## Extracted material
"""

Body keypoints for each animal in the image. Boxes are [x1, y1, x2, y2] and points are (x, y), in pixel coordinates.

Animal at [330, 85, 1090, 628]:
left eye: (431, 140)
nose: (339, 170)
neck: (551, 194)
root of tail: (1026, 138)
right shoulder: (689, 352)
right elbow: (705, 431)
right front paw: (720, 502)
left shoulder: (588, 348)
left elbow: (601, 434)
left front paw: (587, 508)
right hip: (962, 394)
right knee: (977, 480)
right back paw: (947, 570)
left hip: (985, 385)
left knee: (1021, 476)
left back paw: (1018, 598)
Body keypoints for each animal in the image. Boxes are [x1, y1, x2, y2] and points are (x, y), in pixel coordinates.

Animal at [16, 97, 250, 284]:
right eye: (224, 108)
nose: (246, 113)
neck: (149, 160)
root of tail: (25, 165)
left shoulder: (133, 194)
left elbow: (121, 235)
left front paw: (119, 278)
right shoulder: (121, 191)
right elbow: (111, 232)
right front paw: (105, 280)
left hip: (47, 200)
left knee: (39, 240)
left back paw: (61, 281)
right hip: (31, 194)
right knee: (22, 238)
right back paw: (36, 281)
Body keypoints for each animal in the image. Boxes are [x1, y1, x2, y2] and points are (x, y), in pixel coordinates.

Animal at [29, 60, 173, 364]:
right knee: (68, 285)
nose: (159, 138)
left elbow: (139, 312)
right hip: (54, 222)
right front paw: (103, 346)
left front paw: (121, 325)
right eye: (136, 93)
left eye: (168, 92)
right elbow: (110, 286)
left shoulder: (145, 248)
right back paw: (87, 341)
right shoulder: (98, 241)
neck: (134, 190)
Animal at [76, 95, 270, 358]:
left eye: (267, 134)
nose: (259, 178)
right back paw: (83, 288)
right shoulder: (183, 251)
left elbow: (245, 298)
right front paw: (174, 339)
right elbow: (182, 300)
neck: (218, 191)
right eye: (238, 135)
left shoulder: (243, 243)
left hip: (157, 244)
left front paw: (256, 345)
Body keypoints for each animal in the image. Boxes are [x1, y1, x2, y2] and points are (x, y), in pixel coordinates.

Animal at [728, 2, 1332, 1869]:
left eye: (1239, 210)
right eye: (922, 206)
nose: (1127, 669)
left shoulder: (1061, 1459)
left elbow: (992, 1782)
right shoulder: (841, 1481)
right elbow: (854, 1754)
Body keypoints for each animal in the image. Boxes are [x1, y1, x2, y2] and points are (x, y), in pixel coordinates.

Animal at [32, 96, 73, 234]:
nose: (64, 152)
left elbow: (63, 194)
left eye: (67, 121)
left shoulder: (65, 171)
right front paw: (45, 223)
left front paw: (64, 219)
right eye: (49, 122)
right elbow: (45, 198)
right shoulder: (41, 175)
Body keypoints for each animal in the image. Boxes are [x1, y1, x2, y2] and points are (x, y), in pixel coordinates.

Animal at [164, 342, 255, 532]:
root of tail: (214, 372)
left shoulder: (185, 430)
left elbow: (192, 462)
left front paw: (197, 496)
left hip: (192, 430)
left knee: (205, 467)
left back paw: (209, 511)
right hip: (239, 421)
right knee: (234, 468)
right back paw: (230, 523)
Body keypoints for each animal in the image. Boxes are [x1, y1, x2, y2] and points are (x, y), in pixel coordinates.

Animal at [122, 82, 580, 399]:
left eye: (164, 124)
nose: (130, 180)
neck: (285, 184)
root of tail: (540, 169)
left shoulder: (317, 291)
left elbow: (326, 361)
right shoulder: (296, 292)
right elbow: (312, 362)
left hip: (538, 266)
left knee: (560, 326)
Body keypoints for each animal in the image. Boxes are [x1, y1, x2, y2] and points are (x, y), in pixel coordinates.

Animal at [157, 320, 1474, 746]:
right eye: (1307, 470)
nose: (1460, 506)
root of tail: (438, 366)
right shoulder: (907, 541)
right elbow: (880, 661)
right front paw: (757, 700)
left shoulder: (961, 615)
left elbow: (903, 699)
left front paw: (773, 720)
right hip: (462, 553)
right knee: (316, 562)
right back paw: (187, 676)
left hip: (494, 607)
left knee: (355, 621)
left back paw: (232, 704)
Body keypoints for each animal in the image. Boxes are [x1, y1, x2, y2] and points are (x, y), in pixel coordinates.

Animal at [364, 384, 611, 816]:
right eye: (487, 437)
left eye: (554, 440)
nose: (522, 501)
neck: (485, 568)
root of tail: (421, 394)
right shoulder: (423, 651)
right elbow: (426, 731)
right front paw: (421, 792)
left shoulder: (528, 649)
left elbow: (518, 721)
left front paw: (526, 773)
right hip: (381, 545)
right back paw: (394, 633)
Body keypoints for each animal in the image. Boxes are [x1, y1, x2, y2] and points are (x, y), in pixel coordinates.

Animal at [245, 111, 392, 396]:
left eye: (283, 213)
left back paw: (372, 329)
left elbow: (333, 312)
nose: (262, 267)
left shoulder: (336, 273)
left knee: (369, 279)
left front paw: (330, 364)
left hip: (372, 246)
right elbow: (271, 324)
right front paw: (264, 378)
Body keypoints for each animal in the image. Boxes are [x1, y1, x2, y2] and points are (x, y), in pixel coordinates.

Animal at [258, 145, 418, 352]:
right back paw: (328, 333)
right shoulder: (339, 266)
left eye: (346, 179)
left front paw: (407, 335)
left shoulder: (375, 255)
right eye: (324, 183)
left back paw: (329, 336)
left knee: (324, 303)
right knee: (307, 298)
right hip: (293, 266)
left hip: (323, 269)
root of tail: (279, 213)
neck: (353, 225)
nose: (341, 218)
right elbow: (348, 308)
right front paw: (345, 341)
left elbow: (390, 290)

"""

## Activity
Your answer must be the lines from the one holding "left knee: (560, 326)" to the end of the listing above, exactly as written and nothing else.

## Reply
left knee: (560, 326)
Body keypoints for each animal in the image. Boxes are [x1, y1, x2, y2] and points are (x, y), in pixel coordinates.

Animal at [157, 320, 1474, 746]:
right eye: (1307, 470)
nose: (1460, 506)
root of tail: (438, 366)
right shoulder: (907, 541)
right elbow: (880, 661)
right front paw: (757, 700)
left shoulder: (961, 615)
left elbow: (903, 699)
left front paw: (773, 720)
right hip: (462, 553)
right knee: (316, 562)
right back paw: (187, 676)
left hip: (494, 607)
left knee: (355, 621)
left back paw: (232, 704)
Body keypoints for each animal in the image. Boxes are [x1, y1, x2, y2] and points are (x, y), in pixel coordinates.

Animal at [364, 384, 611, 816]:
right eye: (487, 437)
left eye: (554, 440)
nose: (522, 501)
neck: (485, 568)
root of tail: (421, 394)
right shoulder: (423, 651)
right elbow: (426, 731)
right front paw: (421, 792)
left shoulder: (528, 649)
left elbow: (518, 721)
left front paw: (526, 773)
right hip: (381, 545)
right back paw: (394, 633)
Body keypoints for each animal in the image. Boxes are [x1, y1, x2, y2] and points are (x, y), in pixel coordinates.

Animal at [245, 111, 392, 396]:
left eye: (283, 213)
left back paw: (372, 329)
left elbow: (333, 312)
nose: (262, 267)
left shoulder: (336, 273)
left knee: (369, 279)
left front paw: (330, 364)
left hip: (372, 246)
right elbow: (271, 324)
right front paw: (264, 378)
Body keypoints for each animal in the image. Boxes are [x1, y1, x2, y2] and points are (x, y), in pixel coordinates.

Animal at [258, 145, 418, 352]:
right back paw: (328, 333)
right shoulder: (339, 266)
left eye: (346, 179)
left front paw: (407, 335)
left shoulder: (375, 255)
right eye: (324, 183)
left back paw: (329, 336)
left knee: (324, 303)
right knee: (307, 298)
right hip: (293, 266)
left hip: (323, 269)
root of tail: (279, 213)
neck: (353, 225)
nose: (341, 218)
right elbow: (348, 308)
right front paw: (345, 341)
left elbow: (390, 290)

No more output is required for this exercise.